If an 22-inch tire rotates 40 times per 2 minute, determine th elinear and angular speed of the tire.
To determine the linear and angular speed of the tire, we need to understand a few concepts:
1. Circumference of a tire: The circumference of a circle is given by the formula C = 2πr, where r is the radius of the tire.
2. Angular speed: Angular speed, also known as rotational speed, is the rate at which an object rotates around a fixed axis. It is usually measured in radians per second (rad/s).
3. Linear speed: Linear speed is the distance traveled by an object along a circular path per unit of time. It is usually measured in meters per second (m/s).
Now, let's solve the problem step by step:
Step 1: Convert the tire size from inches to meters.
Since the tire size is given in inches, we need to convert it to meters to maintain consistent units. We know that 1 inch is equal to 0.0254 meters. Therefore, a 22-inch tire is equal to 22 * 0.0254 = 0.5588 meters.
Step 2: Calculate the circumference of the tire.
The circumference of a circle is given by C = 2πr, where r is the radius of the tire. In this case, since we have the diameter (22 inches), we need to divide it by 2 to get the radius.
Radius = Diameter / 2 = 22 inches / 2 = 11 inches.
Convert the radius to meters: 11 inches * 0.0254 = 0.2794 meters.
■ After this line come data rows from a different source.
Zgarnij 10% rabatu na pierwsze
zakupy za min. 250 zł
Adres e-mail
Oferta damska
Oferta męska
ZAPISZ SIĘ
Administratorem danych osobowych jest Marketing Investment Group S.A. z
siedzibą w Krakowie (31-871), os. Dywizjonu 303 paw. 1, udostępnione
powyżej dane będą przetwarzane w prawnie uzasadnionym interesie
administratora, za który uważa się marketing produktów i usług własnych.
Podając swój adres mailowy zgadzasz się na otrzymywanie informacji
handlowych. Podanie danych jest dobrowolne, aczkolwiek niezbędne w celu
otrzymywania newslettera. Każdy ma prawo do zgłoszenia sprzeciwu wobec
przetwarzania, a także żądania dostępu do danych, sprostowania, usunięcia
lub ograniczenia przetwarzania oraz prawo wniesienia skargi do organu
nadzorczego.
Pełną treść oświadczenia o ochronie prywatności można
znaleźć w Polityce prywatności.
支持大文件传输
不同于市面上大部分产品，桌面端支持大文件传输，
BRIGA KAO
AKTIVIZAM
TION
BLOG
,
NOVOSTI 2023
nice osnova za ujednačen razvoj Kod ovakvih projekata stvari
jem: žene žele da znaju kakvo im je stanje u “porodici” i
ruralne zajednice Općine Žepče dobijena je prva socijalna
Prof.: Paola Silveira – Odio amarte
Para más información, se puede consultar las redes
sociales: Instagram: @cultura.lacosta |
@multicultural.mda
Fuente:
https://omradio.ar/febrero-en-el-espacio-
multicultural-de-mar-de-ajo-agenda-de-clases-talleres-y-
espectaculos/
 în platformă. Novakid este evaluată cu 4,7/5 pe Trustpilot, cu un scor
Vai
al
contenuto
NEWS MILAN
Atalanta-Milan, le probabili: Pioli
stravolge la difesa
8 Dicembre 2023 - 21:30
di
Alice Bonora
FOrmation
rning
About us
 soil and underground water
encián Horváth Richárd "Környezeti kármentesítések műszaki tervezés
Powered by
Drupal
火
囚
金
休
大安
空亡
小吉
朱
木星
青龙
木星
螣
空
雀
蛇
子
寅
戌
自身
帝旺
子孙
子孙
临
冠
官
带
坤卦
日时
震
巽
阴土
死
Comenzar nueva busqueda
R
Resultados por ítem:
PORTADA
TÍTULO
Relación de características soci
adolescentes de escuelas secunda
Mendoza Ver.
Now, we can calculate the circumference: C = 2πr = 2π * 0.2794 meters.
Step 3: Calculate the linear speed.
The linear speed of an object can be calculated using the formula: v = s / t, where v is the linear speed, s is the distance traveled, and t is the time taken.
We are given that the tire rotates 40 times in 2 minutes. In each rotation, the distance traveled is equal to the circumference of the tire. Therefore, the total distance traveled in 40 rotations is 40 * C.
Now, divide the distance by the time to get the linear speed: v = (40 * C) / 2 minutes.
Step 4: Calculate the angular speed.
Angular speed (ω) is defined as the angle turned in a given time. In this case, the tire makes one full rotation (360 degrees) in one revolution.
The angular speed can be calculated using the formula: ω = θ / t, where ω is the angular speed, θ is the angle turned, and t is the time taken.
Since the tire makes one full rotation in each revolution, the angle turned is 360 degrees or 2π radians. The time taken is given as 2 minutes.
Substitute the values into the formula: ω = (2π) / 2 minutes.
Step 5: Simplify the equations.
Simplify the linear speed by substituting the previously calculated circumference: v = (40 * C) / 2 minutes.
Similarly, simplify the angular speed: ω = (2π) / 2 minutes.
Step 6: Convert the time units to seconds.
To convert the time from minutes to seconds, multiply by 60 seconds per minute.
By following these steps, we can calculate both the linear and angular speed of the 22-inch tire based on the given information.